The script has created 100 connections and will keep them open until we press Enter.

Now, in another terminal, let's check the situation inside the container:

student@os:~/.../apache2/support$ docker exec -it apache2-test bash

root@56b9a761d598:/usr/local/apache2# ps -efL
UID PID PPID LWP C NLWP STIME TTY TIME CMD
root 1 0 1 0 1 20:56 pts/0 00:00:00 httpd -DFOREGROUND
www-data 40 1 40 0 7 21:07 pts/0 00:00:00 httpd -DFOREGROUND
www-data 40 1 45 0 7 21:07 pts/0 00:00:00 httpd -DFOREGROUND
www-data 40 1 46 0 7 21:07 pts/0 00:00:00 httpd -DFOREGROUND
www-data 40 1 51 0 7 21:07 pts/0 00:00:00 httpd -DFOREGROUND
www-data 40 1 52 0 7 21:07 pts/0 00:00:00 httpd -DFOREGROUND
www-data 40 1 53 0 7 21:07 pts/0 00:00:00 httpd -DFOREGROUND
www-data 40 1 54 0 7 21:07 pts/0 00:00:00 httpd -DFOREGROUND
www-data 55 1 55 0 7 21:07 pts/0 00:00:00 httpd -DFOREGROUND
www-data 55 1 58 0 7 21:07 pts/0 00:00:00 httpd -DFOREGROUND
www-data 55 1 60 0 7 21:07 pts/0 00:00:00 httpd -DFOREGROUND
www-data 55 1 62 0 7 21:07 pts/0 00:00:00 httpd -DFOREGROUND
www-data 55 1 63 0 7 21:07 pts/0 00:00:00 httpd -DFOREGROUND
www-data 55 1 65 0 7 21:07 pts/0 00:00:00 httpd -DFOREGROUND
www-data 55 1 66 0 7 21:07 pts/0 00:00:00 httpd -DFOREGROUND
[...]
www-data 109 1 109 0 7 21:07 pts/0 00:00:00 httpd -DFOREGROUND
www-data 109 1 115 0 7 21:07 pts/0 00:00:00 httpd -DFOREGROUND
www-data 109 1 116 0 7 21:07 pts/0 00:00:00 httpd -DFOREGROUND
www-data 109 1 121 0 7 21:07 pts/0 00:00:00 httpd -DFOREGROUND
www-data 109 1 122 0 7 21:07 pts/0 00:00:00 httpd -DFOREGROUND
www-data 109 1 123 0 7 21:07 pts/0 00:00:00 httpd -DFOREGROUND
www-data 109 1 124 0 7 21:07 pts/0 00:00:00 httpd -DFOREGROUND
root 146 0 146 0 1 21:10 pts/1 00:00:00 bash
root 152 146 152 0 1 21:10 pts/1 00:00:00 ps -efL

We see a much larger number of threads, as expected.

Guide: Fork Faults

Now let's see the copy-on-write mechanism in practice. Keep in mind that fork() is a function used to create a process.

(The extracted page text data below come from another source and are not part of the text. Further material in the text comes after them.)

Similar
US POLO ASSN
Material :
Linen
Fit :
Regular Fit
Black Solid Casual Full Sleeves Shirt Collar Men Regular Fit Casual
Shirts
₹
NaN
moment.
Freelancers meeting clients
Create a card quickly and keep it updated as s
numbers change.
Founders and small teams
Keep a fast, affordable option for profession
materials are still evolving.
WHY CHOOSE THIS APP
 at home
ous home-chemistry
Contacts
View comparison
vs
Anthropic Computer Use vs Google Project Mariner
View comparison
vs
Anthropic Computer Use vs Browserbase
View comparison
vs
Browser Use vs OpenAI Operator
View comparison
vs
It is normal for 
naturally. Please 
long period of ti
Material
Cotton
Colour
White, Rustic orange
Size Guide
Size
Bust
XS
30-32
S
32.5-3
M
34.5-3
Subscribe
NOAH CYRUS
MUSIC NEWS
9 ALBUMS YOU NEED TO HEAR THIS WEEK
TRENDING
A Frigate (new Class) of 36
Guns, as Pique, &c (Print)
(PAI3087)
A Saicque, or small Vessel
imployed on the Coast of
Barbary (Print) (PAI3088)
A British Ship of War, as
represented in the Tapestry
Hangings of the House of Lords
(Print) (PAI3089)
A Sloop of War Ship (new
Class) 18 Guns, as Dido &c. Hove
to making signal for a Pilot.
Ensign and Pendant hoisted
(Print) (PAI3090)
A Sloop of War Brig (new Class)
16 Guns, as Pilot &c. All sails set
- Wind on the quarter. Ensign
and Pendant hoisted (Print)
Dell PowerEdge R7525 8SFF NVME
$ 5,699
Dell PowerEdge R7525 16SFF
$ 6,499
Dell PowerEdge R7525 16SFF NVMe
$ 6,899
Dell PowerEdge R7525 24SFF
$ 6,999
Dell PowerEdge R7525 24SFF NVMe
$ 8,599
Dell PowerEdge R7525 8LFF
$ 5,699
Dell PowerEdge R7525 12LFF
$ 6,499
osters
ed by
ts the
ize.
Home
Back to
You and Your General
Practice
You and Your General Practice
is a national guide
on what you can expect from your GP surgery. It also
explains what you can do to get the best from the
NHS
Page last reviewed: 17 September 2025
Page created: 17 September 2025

Open two terminals (or better: use tmux). In one of them, compile and run the code in fork-faults/support/fork_faults.c. After each time you press Enter in the first terminal window, run the following command in the second window:

student@os:~/.../fork-faults/support$ ps -o min_flt,maj_flt -p $(pidof fork_faults)

It will show you the number of minor and major page faults performed by the fork_faults process and its child.

Quiz 1

Note that after fork()-ing, there is a second row in the output of ps. That corresponds to the child process. The first one still corresponds to the parent.

Quiz 2

Now it should be clear how demand paging differs from copy-on-write. Shared memory is a similar concept. It's a way of marking certain allocated pages so that copy-on-write is disabled. As you may imagine, changes made by the parent to this memory are visible to the child and vice-versa.